Banyuwangi, MediaKampung.com – Sebanyak 617 atlet pelajar mengikuti Banyuwangi Aquatik Student Sprint (BASS) 2026 di Kolam Renang GOR Tawangalun, Banyuwangi, Sabtu–Minggu (14–15/2/2026). Kejuaraan ini menjadi ajang pembinaan sekaligus seleksi awal bagi atlet muda yang diproyeksikan mewakili daerah di tingkat provinsi hingga nasional.

BASS 2026 digelar Pengkab Akuatik Indonesia Banyuwangi dan diikuti atlet dari Banyuwangi, Jember, Situbondo, dan Bondowoso. Pertandingan mempertandingkan 17 kelompok umur dengan nomor gaya bebas, dada, dan punggung.

Ketua Pengkab Akuatik Indonesia Banyuwangi, Aditya Ruli Delianto, menyebut lonjakan peserta menjadi indikator positif perkembangan olahraga renang di kawasan Tapal Kuda. “Ada 617 peserta yang hadir, tidak hanya dari Banyuwangi melainkan juga dari Jember, Situbondo, dan Bondowoso,” ujarnya.
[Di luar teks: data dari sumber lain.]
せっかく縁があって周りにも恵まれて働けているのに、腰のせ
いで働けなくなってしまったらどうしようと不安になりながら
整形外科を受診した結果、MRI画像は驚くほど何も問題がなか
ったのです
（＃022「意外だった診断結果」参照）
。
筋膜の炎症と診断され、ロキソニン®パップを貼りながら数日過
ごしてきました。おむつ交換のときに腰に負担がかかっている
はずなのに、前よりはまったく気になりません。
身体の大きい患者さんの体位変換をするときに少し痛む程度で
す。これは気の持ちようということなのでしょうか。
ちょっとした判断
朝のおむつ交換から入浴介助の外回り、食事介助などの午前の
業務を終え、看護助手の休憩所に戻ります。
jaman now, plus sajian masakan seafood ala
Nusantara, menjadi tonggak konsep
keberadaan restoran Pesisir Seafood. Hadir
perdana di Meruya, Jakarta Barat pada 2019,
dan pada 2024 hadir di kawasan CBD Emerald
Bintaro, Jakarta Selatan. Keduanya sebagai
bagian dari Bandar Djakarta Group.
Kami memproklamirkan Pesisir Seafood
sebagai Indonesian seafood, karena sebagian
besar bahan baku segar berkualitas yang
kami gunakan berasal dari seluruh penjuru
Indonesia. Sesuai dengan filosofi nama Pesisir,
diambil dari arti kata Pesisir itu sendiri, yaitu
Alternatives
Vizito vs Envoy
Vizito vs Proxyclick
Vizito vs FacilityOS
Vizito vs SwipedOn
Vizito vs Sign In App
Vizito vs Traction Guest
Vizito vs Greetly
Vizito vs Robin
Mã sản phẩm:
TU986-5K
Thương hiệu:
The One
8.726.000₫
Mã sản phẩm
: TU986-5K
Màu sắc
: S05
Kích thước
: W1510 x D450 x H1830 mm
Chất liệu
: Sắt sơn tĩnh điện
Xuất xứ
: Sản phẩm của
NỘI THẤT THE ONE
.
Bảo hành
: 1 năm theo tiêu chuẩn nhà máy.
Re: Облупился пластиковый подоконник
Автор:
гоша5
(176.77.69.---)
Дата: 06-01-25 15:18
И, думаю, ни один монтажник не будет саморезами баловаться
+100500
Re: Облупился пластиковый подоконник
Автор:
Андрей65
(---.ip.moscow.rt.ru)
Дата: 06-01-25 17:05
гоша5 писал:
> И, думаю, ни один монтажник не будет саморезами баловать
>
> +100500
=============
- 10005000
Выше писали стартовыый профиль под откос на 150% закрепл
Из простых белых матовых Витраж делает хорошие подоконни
Kategori usia dini turut menyedot perhatian. Peserta kelompok usia 5 tahun menempuh jarak 20 meter dengan papan bantu demi faktor keselamatan.
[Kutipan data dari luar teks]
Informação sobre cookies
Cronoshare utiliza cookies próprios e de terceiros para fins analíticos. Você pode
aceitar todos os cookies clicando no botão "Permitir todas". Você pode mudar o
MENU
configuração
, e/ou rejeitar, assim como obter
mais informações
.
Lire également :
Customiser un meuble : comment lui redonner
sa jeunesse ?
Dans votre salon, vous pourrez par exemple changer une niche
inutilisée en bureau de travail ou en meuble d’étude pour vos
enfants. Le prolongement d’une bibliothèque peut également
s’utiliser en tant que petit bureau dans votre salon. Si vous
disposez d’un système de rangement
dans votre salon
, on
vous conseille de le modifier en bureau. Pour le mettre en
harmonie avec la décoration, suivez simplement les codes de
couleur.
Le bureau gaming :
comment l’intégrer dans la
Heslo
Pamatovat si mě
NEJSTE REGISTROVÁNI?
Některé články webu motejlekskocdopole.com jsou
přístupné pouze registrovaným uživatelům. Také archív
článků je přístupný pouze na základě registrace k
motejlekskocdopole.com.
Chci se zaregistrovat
BASS 2026 merupakan kejuaraan renang tingkat pelajar yang mempertandingkan 17 kelompok umur dengan total 617 atlet dari empat kabupaten di wilayah Tapal Kuda. Ajang ini menjadi bagian sistem pembinaan atlet yang dipantau langsung KONI Banyuwangi.
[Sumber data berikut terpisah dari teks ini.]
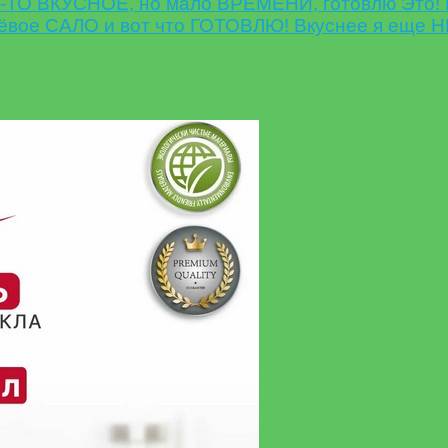
ТО ВКУСНОЕ, но мало ВРЕМЕНИ, готовлю Это! 
ёвое САЛО и вот что ГОТОВЛЮ! Вкуснее я еще Н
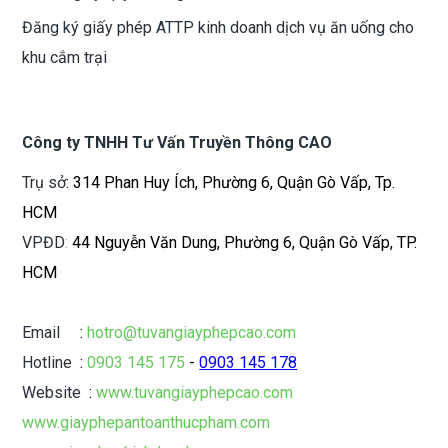
Đăng ký giấy phép ATTP kinh doanh dịch vụ ăn uống cho
khu cắm trại
Công ty TNHH Tư Vấn Truyền Thông CAO
Trụ sở
: 314 Phan Huy Ích, Phường 6, Quận Gò Vấp, Tp.
HCM
VPĐD
:
44 Nguyễn Văn Dung, Phường 6, Quận Gò Vấp, TP.
HCM
Email
:
hotro@tuvangiayphepcao.com
Hotline
:
0903 145 175
-
0903 145 178
Website
:
www.tuvangiayphepcao.com
www.giayphepantoanthucpham.com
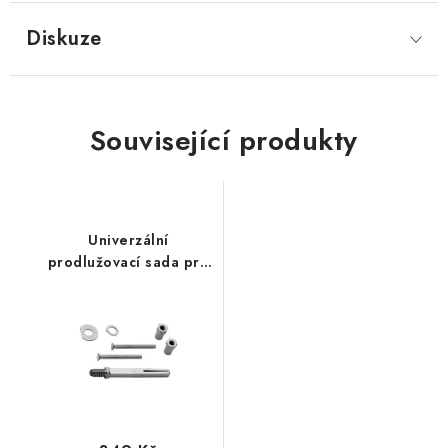
Diskuze
Související produkty
Univerzální
prodlužovací sada pro
BT kování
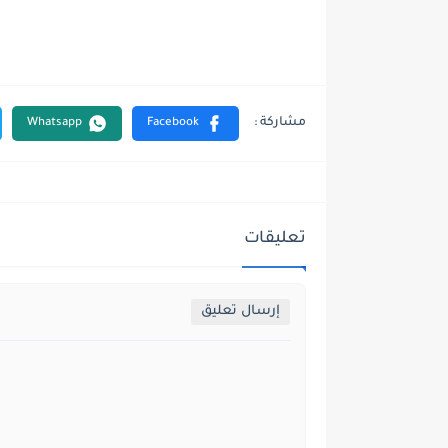
تعليقات
إرسال تعليق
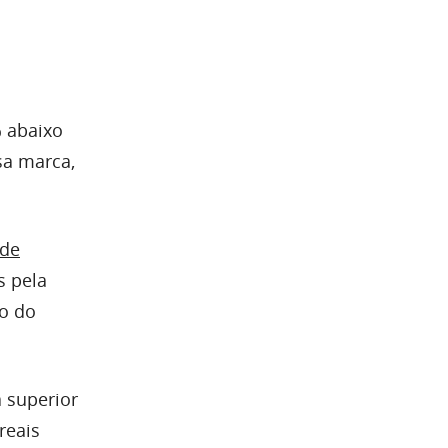
% abaixo
sa marca,
ode
s pela
o do
 superior
reais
Ketua KONI Banyuwangi, Ahmad Khariullah, menegaskan atlet berprestasi akan diproyeksikan mengikuti pemusatan latihan kabupaten. “Atlet yang menunjukkan performa baik akan kami proyeksikan mengikuti Puslatkab agar siap tampil di Kejurprov, Porprov, hingga nasional,” katanya.

GOR Tawangalun selama ini menjadi pusat kegiatan olahraga akuatik di Banyuwangi. Fasilitas ini rutin digunakan untuk kejuaraan pelajar dan pembinaan klub renang daerah.

Kejuaraan ini diharapkan memperkuat regenerasi atlet dan memperluas basis pembinaan usia dini.